Friday, April 30, 2010

Tet Holiday - Tiger Year

I was very privileged to again spend Tet with Bao's family. They are always so welcoming of me. When I discussed this with Bao, he told me that even though they have now lived in HCM City for so long, their most significant friends are elsewhere, and they do not have close family to visit. At Tet I am their honoured guest. So much so that this year I've been included in the family portrait which now sits on the wall in their home.

Bao and I returned to HCM City on the last day of the Buffalo Year. We again visited the Flower Festival in Nguyen Hue Street in District 1 and waited for the fireworks at midnight before tackling the traffic to drive back to Binh Thanh District. In Bao's view the quality of the flower festival has gone down over the last couple of years. Major storms and typhoons in the months leading up to Tet destroyed many of the flower crops, and increased demand in the market by both city authorities and private consumers.

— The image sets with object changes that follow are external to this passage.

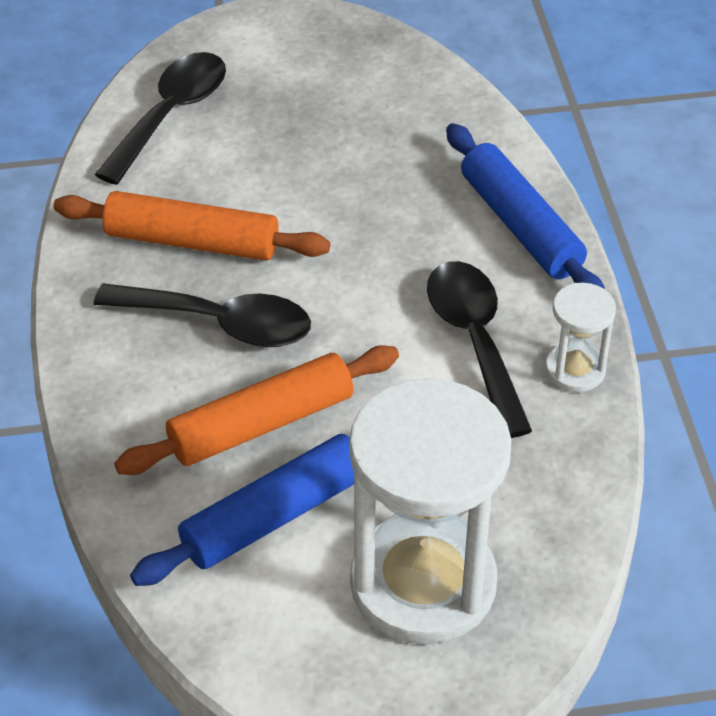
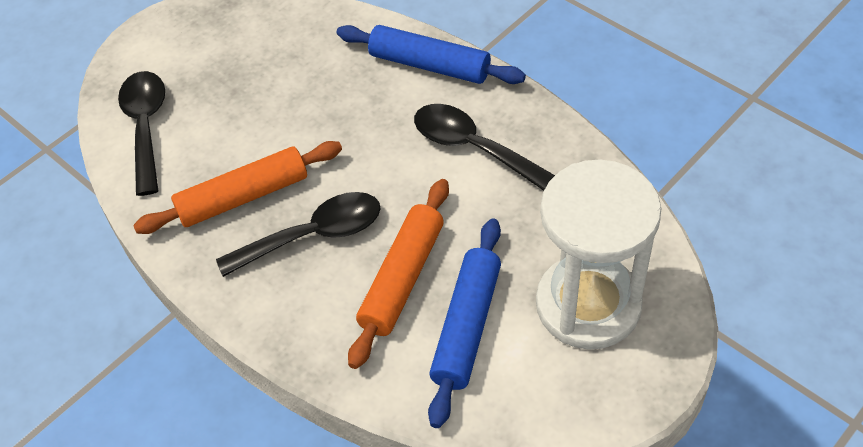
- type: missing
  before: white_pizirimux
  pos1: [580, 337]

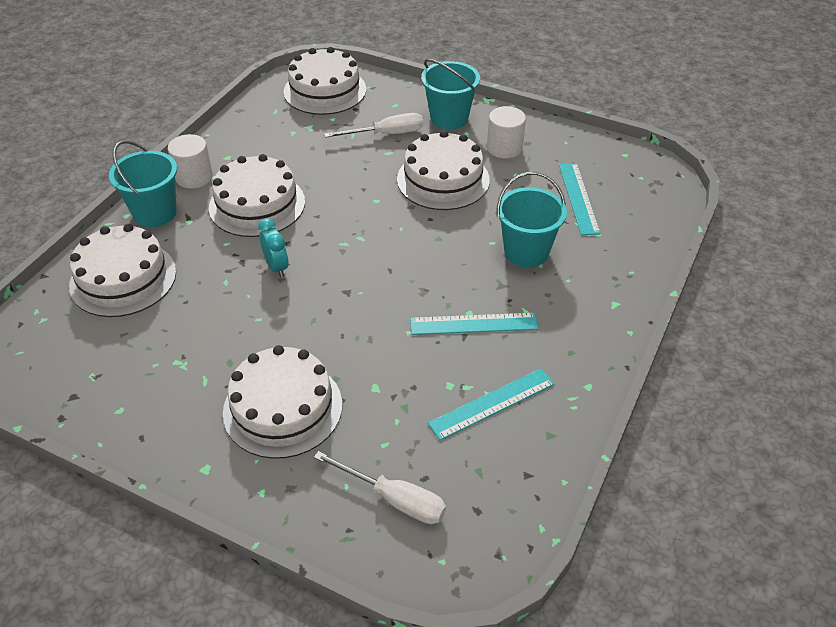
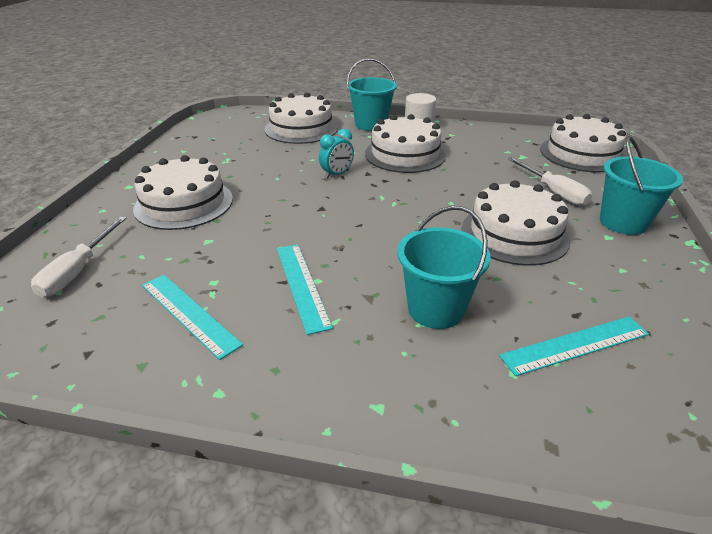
- type: missing
  before: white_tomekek
  pos1: [506, 132]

We spent part of first day at home, but also took a ride around a much quieter city, and stopped to watch one of the most famous dragon dance troupes in HCM City perform.


After exchanging li xi we headed out to visit some pagodas in the late afternoon. However, the big mission of visiting pagodas was scheduled to start at 4am the next morning. We joined a cavalcade of buses (at least 15) to travel to 10 pagodas. A few were in HCM City but most were outside the city on the road back to - guess where?! Vung Tau, hahaha. We came as far as Long Hai, where we had lunch and could look across the sea to see Small Mountain in the distance.

The temples were all very different. Some very large and well-endowed. One which is a major learning centre, not just for monks in Vietnam, but from around the Buddhist world. Some were very poor but still active in community work and supporting children without families. These children live and study at the pagoda as novices and have the option of joining the fraternity when they are 18 or going out into the larger world to work. During the trip money was raised for these pagodas.

It was a very long day, and although I am grateful for the experience - plus have now completed the Nguyen family commitment of visiting 10 temples each Tet - I don't think I will do it again, or at least not until I have become more competent in speaking Vietnamese. During the day in which we encountered thousands of visitors - we were not the only cavalcade involved in this significant pursuit - I saw just one other foreigner!

Bao Loc
For the remainder of the Tet holiday, before I had to return to work, we planned a motor cycle trip to go to Cat Tien National Park in the foothills towards Dalat. We were discouraged, though, when we arrived at the park headquarters to find that there are two price scales for accommodation and just about everything else, and that because he was with me Bao would be subjected to the same exorbitant prices as I would be forced to pay as a foreigner. In most places I've been to in Vietnam over the last 18 months this practice has been abandoned, but the management here were insistent. Bao was so disgusted that he refused to look at any part of the park.

So we came up with a plan B, of continuing on the highway towards Dalat and staying at Bao Loc, the tea and coffee growing town which is on the first plateau of the mountain range (see blog about Michele, Chaska and Killki visit). The main tourist attraction here is Dambri Falls,which Bao remembers from a previous visit as being a natural and quiet place, but which is now so heavily developed, beautified and concreted over that we were very disappointed. We also took a bit of a sidetrip to a minority village and interesting pagoda community. We also stopped off a large temple, before returning to taste and buy some excellent local coffee in the town.

Arriving in Bao Loc we had no knowledge of where to stay, though we could see plenty of hotels and guest houses. We decided to ride into the market area where we saw a number of nha nghi, guest houses. We chose one and discovered that in an equally random way it had been selected by another Australian visitor, who was on his way south but had stopped in Bao Loc to meet a girl (and her boyfriend) with whom he had been communicating over the Internet for some months. What a small world!

During this trip we arranged to meet up with one of the guys we had shared the ardours of climbing Nui Ba Den with. He works in the area and was on his way back from his family home to the town he was currently working in, and stopped off to spend the night with us, before sharing part of the journey back to HCM City. During the journey back I also finally got the chance to look more closely at something that has caught my attention every time I've passed through the town of Dinh Quan - the Buddha built on one of the massive granite boulders around which the town is built.